*Texte d'étude*
____
Les dirigeants sont très exposés au stress et au burnout, mais hésitent à en parler faute de soutien et par crainte du jugement, ce qui entretient le tabou. Mais dans les coulisses, ce problème fait des vagues et commence à changer la manière dont les dirigeants sont perçus, encadrés et recrutés. Par exemple, le mouvement LeaderKiff est cité comme preuve que le sujet de la santé mentale du dirigeant est un facteur qui devient de plus en plus important dans le bien-être de l’organisation.
3 points à retenir
- Les chiffres alarmants de stress fréquent, de burnout et de troubles psychiques sous-déclarés se traduisent par une rotation accrue des dirigeants, ce qui menace la stabilité et la performance des organisations.
____
*Documents fournis*

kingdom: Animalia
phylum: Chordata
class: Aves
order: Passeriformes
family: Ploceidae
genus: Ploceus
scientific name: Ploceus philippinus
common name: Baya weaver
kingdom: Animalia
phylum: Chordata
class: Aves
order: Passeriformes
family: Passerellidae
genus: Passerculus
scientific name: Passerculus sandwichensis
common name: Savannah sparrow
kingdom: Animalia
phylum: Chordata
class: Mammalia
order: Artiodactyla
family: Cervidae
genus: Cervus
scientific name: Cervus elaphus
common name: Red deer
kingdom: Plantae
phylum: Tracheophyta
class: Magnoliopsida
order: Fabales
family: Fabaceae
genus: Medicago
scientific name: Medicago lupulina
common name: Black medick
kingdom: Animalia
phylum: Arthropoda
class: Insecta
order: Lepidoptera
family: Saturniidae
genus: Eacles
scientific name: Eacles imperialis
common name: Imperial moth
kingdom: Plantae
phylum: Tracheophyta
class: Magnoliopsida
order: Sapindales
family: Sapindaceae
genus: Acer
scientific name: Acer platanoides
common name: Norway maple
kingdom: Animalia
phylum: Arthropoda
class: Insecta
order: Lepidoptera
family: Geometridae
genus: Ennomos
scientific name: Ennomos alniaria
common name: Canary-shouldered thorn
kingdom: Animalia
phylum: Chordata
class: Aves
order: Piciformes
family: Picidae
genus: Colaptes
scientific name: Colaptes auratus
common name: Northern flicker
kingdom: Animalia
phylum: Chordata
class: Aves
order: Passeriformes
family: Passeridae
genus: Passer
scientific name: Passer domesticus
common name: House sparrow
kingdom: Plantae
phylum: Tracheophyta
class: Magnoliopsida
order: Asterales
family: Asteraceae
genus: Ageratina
____
*Consignes*
1) Dans le texte sur la santé mentale des dirigeants, recopiez le passage compris entre « Les dirigeants sont très » et « performance des organisations. » inclus, en remplaçant « tabou » par « silence ».
2) D'après le texte sur la santé mentale des dirigeants, pourquoi les dirigeants hésitent-ils à parler de leur stress et de leur burnout ? Répondez en une à trois phrases.
3) Veuillez poursuivre le texte sur la santé mentale des dirigeants à partir de l'endroit où il s'arrête.
La liste ci-dessus est un document distinct du texte sur la santé mentale des dirigeants.

*Corrigés*
1)
Les dirigeants sont très exposés au stress et au burnout, mais hésitent à en parler faute de soutien et par crainte du jugement, ce qui entretient le silence. Mais dans les coulisses, ce problème fait des vagues et commence à changer la manière dont les dirigeants sont perçus, encadrés et recrutés. Par exemple, le mouvement LeaderKiff est cité comme preuve que le sujet de la santé mentale du dirigeant est un facteur qui devient de plus en plus important dans le bien-être de l’organisation.
3 points à retenir
- Les chiffres alarmants de stress fréquent, de burnout et de troubles psychiques sous-déclarés se traduisent par une rotation accrue des dirigeants, ce qui menace la stabilité et la performance des organisations.

2) Ils hésitent faute de soutien et par crainte du jugement, ce qui entretient le tabou.

3)
- Ainsi les chasseurs de tête chargés du recrutement des futurs dirigeants recherchent de plus en plus la capacité à se construire un équilibre de vie et à supporter la pression quotidienne sur le long terme.
- La prise en compte de la santé mentale devient donc progressivement un enjeu stratégique. La question de la préservation du dirigeant et de sa santé mentale commence à être intégrée dans le leadership, tandis qu’un management plus vulnérable, responsable et orienté “care” est recommandé.